Quando fu in strada si mise a correre verso l’Esquilino. Gli toccava di attraversare tutta Roma. Ma dato un centinaio di passi, riflettè che avrebbe dovuto domandare nuovi indizi della abitazione di sua madre, per non mostrarsi troppo a chiederne conto in tutte le porte di via Labicana,
Tornò all'albergo, e si mise subito a letto, tentando di dormire per trovare, senza troppa sofferenza, il domani. E quanto quella notte insonne gli sia sembrata lunga è inutile dirlo.

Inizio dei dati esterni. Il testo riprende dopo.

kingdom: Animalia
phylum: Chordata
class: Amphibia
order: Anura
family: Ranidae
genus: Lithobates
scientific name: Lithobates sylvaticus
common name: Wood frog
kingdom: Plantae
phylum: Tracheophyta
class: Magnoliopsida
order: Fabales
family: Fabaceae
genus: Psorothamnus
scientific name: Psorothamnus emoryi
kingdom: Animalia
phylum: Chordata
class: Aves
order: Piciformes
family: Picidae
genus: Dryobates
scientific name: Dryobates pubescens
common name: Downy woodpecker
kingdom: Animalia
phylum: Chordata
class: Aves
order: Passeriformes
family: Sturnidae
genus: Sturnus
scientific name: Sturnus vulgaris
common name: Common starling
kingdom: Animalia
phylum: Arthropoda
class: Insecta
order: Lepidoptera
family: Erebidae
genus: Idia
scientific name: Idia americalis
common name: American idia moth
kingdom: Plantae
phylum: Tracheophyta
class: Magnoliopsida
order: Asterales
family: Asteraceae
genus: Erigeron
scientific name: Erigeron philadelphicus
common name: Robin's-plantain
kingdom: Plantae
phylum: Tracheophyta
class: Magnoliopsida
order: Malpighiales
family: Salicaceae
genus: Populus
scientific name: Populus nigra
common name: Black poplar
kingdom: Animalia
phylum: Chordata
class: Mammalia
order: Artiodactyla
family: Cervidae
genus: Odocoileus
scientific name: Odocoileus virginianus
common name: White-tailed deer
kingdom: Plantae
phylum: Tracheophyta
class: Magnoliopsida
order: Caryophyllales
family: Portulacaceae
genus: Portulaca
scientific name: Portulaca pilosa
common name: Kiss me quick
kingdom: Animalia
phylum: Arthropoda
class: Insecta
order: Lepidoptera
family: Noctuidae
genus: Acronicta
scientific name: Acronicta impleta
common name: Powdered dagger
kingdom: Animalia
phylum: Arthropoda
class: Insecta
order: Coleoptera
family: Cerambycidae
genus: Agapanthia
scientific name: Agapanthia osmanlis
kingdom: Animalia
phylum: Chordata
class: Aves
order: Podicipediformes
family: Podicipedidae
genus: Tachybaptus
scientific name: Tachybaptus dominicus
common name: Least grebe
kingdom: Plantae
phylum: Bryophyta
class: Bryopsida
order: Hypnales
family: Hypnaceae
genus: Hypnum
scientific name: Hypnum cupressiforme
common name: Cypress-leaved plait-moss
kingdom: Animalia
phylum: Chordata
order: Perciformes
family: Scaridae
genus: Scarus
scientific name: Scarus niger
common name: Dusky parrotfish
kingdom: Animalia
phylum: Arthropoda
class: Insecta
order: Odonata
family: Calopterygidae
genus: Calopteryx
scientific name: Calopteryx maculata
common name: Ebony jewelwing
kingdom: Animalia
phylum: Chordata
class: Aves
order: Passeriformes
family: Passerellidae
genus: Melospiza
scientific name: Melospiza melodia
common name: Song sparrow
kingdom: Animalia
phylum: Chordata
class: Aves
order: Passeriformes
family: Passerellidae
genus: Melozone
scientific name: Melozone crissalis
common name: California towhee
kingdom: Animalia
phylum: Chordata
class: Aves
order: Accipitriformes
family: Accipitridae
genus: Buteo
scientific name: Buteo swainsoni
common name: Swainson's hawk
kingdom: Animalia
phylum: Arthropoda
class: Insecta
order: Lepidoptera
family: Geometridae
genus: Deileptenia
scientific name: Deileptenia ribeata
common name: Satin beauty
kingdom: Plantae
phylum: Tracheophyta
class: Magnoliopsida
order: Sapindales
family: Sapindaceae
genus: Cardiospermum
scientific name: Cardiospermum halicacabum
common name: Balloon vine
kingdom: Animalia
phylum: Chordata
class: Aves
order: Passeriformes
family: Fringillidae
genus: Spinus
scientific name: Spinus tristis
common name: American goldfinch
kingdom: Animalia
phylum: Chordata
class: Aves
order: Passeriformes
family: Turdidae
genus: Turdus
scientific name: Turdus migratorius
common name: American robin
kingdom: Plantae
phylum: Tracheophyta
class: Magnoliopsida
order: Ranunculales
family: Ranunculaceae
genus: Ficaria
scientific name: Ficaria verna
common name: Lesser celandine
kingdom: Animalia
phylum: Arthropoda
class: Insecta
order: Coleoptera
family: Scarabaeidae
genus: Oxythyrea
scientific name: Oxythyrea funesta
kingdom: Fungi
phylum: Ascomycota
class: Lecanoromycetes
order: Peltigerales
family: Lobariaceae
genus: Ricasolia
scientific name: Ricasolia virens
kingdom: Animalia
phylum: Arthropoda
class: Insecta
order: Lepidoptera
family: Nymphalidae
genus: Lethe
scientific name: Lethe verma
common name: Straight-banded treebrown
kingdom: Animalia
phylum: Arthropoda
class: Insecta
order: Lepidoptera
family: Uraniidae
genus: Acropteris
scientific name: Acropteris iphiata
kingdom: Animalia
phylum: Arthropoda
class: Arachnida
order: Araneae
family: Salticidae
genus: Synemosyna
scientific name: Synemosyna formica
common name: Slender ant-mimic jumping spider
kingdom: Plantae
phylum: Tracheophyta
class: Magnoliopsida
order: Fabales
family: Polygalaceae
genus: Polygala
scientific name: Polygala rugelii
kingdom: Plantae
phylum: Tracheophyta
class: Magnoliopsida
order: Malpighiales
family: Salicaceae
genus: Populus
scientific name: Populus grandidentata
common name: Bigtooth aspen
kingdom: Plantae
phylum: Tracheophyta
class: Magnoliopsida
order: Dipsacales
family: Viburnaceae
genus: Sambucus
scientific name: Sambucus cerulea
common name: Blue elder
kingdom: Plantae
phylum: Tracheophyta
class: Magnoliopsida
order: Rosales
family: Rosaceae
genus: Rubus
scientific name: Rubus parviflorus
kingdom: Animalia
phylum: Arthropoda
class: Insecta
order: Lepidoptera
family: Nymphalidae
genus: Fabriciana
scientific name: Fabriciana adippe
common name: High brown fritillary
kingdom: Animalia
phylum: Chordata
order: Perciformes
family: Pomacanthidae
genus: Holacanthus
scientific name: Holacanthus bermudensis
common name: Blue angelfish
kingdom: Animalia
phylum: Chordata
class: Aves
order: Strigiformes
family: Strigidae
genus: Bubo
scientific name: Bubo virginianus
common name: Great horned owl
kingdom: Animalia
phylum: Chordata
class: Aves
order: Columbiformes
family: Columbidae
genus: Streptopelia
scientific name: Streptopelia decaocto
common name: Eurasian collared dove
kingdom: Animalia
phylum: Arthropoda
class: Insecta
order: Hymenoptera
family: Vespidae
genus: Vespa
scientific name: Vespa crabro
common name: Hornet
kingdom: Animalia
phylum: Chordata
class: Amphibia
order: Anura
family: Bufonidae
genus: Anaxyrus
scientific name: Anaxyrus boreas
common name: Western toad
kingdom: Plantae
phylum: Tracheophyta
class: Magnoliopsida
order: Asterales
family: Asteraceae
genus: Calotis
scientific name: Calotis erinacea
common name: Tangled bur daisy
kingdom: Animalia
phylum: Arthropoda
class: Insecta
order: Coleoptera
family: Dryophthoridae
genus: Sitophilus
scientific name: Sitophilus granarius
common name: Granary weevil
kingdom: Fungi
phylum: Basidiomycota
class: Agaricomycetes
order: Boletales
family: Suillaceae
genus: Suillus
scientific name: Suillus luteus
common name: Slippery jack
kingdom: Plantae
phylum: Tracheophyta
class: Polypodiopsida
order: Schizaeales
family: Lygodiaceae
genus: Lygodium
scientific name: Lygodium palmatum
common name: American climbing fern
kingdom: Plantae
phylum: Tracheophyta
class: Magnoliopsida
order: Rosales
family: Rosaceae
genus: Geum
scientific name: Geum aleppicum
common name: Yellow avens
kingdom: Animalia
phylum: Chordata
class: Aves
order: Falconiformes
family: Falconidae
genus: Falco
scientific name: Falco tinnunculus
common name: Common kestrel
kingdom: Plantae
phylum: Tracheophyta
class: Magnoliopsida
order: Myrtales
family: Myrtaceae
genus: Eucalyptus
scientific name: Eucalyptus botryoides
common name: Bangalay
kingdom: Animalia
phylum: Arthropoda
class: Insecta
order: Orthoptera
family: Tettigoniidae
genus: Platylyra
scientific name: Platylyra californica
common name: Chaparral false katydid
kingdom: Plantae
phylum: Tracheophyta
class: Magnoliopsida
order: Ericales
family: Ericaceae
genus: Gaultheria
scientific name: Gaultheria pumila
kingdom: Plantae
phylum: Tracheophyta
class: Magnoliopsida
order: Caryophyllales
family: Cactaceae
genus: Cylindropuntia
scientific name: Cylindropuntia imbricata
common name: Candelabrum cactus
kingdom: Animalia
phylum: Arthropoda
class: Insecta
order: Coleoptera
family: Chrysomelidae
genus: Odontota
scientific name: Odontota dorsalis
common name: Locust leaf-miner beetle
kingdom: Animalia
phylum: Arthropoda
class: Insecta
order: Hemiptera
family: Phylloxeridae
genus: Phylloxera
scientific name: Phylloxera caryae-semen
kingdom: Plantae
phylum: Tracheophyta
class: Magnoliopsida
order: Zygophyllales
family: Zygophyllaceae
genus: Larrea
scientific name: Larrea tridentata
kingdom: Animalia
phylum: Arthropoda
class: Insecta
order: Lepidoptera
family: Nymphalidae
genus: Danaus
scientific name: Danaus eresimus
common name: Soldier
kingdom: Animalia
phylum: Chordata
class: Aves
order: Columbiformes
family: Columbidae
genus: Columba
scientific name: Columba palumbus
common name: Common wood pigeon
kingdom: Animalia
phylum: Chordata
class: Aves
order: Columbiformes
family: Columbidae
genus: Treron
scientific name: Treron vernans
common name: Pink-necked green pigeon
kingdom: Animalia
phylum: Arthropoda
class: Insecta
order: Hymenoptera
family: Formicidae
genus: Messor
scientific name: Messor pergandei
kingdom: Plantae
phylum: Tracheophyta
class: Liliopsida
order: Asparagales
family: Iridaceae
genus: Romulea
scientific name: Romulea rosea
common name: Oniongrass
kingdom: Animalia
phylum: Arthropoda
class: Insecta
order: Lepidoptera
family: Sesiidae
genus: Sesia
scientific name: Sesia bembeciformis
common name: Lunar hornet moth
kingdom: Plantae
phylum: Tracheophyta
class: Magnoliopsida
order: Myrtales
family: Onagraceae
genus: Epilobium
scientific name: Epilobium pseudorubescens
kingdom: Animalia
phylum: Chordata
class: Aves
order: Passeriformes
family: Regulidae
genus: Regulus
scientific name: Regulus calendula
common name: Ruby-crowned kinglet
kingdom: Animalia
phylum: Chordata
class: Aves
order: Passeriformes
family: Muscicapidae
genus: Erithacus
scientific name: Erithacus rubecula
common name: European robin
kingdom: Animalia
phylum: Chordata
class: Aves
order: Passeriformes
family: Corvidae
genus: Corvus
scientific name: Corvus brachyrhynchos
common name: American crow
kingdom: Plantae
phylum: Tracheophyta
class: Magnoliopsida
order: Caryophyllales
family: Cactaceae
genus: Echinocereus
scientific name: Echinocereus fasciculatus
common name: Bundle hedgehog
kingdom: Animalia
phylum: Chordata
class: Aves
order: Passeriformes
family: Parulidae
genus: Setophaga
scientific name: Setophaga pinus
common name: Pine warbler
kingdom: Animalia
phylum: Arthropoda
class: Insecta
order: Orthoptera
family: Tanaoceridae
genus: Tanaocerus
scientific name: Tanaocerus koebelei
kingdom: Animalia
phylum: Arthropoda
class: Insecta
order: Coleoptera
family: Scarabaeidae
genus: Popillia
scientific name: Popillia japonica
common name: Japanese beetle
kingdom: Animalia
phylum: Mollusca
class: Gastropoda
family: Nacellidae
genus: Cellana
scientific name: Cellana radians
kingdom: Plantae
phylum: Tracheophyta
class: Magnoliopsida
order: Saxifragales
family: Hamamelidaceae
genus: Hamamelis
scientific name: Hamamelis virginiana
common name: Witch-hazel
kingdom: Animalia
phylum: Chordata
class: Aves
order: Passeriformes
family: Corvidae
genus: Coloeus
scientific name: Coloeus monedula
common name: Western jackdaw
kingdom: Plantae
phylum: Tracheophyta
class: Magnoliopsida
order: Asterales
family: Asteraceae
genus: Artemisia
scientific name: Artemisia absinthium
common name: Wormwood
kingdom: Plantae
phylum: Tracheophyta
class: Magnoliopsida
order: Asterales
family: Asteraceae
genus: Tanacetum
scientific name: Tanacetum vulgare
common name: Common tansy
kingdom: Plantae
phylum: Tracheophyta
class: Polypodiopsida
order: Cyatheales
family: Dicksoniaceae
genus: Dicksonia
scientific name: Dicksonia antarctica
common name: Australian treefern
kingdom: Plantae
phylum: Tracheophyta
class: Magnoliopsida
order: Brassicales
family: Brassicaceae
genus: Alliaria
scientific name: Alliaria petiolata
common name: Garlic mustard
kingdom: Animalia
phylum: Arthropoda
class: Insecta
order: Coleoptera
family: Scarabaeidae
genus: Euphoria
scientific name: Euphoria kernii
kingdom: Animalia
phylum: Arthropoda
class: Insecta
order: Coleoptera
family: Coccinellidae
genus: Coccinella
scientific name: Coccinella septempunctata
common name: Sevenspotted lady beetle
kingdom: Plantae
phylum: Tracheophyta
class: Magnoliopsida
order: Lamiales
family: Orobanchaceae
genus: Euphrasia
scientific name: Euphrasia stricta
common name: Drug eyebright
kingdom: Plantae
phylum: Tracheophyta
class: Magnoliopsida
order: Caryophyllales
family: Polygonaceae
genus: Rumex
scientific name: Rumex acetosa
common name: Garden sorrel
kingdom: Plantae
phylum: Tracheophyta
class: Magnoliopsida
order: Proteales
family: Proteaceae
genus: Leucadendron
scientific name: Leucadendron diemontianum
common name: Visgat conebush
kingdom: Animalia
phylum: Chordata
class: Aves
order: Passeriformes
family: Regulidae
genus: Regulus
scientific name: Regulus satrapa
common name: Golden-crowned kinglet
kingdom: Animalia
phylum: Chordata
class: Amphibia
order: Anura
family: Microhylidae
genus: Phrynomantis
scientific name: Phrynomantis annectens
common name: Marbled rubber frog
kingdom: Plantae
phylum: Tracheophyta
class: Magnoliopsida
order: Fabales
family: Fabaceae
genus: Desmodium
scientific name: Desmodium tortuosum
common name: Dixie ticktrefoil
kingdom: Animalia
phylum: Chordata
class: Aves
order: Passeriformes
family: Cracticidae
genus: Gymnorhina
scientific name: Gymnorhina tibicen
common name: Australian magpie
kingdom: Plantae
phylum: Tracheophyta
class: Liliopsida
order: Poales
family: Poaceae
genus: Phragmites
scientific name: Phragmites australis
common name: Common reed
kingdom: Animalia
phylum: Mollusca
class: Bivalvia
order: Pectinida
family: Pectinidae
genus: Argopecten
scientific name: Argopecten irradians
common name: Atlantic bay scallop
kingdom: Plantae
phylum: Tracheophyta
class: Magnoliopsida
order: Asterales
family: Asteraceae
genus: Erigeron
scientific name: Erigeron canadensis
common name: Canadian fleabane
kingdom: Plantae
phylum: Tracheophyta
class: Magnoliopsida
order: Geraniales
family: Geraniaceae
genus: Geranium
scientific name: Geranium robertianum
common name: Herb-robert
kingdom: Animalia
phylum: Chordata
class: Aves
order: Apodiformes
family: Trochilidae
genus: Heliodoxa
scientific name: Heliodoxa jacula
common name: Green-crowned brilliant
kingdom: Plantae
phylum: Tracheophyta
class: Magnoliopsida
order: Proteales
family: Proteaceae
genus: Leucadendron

All'alba mandò un garzone in via Labicana a scoprir terreno. Questi tornò un'ora dopo annunciandogli avere trovato che la signora Clelia abitava in una camera a piano terreno, ad un tal numero che gli indicò.
I quartieri dell'Esquilino sono, come si sa, di recente costruzione. Su quel terreno dove s'elevava un giorno il memorando Castro Pretorio, e dove passava la via Tiburtina che conduceva Agrippa ai lavacri di Tivoli, la marra del giornaliero ha aperto le vie Rattazzi, e Fanti e d'Azeglio ed altri simili illustrazioni contemporanee più o meno mediocri.
Via Labicana è in gran parte un'antica strada. Mario la conosceva. Si ricordava d'essere stato da fanciullo in quei contorni in una certa vigna Manganelli, a mangiar fichi!
S'avviò, e dopo lungo girare si trovò perfettamente disorientato. Quei luoghi non avevano più nè l'antica fisonomia, nè i vecchi santi, e perfino la famosa sporcizia romana era quasi scomparsa; di immondezzai quasi punto nel nuovo quartiere.
Finalmente gira e rigira si trovò dinanzi alla casa indicatagli dal garzone ed entrò in essa, mentre invece a lui il cuore, voleva uscire dal petto.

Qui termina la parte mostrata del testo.